▸ How to complete this task: Copy out the entries below exactly as they stand, but only from the line containing "left elbow: (784, 829)" through the line containing "right front paw: (200, 182)".

== Record extracts

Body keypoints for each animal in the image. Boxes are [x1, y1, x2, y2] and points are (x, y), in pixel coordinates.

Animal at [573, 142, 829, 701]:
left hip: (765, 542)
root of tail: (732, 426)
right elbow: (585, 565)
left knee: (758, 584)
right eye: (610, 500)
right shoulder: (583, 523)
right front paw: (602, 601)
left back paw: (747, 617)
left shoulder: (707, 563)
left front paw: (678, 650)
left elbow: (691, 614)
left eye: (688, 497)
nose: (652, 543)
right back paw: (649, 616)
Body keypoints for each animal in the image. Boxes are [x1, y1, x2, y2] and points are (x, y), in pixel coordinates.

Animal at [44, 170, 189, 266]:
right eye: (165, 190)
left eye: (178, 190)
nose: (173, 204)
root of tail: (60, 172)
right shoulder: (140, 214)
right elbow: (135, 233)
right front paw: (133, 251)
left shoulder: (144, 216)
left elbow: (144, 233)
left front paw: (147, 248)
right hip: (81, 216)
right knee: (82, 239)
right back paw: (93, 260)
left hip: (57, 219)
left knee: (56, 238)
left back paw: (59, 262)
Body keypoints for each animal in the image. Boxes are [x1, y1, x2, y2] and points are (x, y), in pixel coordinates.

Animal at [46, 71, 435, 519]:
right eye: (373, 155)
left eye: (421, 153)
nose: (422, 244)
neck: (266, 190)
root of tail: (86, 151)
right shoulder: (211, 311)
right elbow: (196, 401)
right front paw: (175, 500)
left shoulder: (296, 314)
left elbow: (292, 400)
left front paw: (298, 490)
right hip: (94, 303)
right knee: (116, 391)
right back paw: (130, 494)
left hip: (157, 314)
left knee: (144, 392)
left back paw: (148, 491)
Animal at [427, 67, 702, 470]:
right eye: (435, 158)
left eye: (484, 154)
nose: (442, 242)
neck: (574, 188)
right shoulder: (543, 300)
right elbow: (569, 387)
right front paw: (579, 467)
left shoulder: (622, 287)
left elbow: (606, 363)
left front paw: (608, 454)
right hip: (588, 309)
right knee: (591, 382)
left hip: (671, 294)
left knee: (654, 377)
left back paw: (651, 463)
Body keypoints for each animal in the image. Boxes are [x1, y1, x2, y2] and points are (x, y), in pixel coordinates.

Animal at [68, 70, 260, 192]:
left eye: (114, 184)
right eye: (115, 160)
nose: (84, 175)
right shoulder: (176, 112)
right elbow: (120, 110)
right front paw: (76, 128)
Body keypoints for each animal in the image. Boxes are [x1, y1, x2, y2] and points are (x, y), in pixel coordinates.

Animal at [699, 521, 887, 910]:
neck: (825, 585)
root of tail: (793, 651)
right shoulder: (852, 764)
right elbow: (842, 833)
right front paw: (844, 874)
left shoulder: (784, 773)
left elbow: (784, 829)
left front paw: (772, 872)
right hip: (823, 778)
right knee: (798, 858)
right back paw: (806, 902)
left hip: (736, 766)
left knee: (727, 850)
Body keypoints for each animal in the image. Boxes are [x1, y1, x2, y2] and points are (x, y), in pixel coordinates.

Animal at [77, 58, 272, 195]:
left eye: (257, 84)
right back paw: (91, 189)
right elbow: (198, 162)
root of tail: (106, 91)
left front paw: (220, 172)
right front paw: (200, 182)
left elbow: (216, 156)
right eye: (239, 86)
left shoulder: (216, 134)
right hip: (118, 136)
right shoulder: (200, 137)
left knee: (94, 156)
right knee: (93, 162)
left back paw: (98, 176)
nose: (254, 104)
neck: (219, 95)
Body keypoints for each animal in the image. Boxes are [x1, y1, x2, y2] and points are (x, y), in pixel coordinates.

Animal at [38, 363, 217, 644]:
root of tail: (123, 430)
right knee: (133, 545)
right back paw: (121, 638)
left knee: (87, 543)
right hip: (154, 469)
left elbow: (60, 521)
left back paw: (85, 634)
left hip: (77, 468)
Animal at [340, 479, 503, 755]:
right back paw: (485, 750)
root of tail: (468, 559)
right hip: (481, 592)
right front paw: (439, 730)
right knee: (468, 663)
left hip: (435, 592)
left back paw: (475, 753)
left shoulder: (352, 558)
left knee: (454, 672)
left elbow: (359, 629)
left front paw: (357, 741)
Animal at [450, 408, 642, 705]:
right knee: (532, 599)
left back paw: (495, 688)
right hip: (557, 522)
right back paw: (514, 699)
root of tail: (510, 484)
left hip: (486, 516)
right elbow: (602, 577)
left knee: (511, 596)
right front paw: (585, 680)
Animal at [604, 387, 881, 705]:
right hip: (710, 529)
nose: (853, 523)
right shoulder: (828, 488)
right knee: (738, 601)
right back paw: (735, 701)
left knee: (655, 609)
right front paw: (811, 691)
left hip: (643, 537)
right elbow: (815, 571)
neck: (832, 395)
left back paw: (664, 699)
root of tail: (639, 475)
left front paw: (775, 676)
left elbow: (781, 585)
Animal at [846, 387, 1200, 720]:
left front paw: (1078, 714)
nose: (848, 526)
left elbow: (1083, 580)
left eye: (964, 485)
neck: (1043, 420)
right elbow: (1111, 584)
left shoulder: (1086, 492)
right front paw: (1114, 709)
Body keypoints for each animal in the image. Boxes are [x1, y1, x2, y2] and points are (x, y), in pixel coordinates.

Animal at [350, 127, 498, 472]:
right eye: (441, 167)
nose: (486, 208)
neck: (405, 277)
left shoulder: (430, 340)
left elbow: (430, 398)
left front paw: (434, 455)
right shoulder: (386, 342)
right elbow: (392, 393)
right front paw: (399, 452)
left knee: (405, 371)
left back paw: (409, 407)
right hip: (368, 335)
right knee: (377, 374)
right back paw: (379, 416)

====

▸ Solution for this task:
left elbow: (784, 829)
left front paw: (772, 872)
right hip: (823, 778)
right knee: (798, 858)
right back paw: (806, 902)
left hip: (736, 766)
left knee: (727, 850)
Body keypoints for each animal in the image. Boxes are [x1, y1, x2, y2] and points are (x, y), in pixel coordinates.

Animal at [77, 58, 272, 195]:
left eye: (257, 84)
right back paw: (91, 189)
right elbow: (198, 162)
root of tail: (106, 91)
left front paw: (220, 172)
right front paw: (200, 182)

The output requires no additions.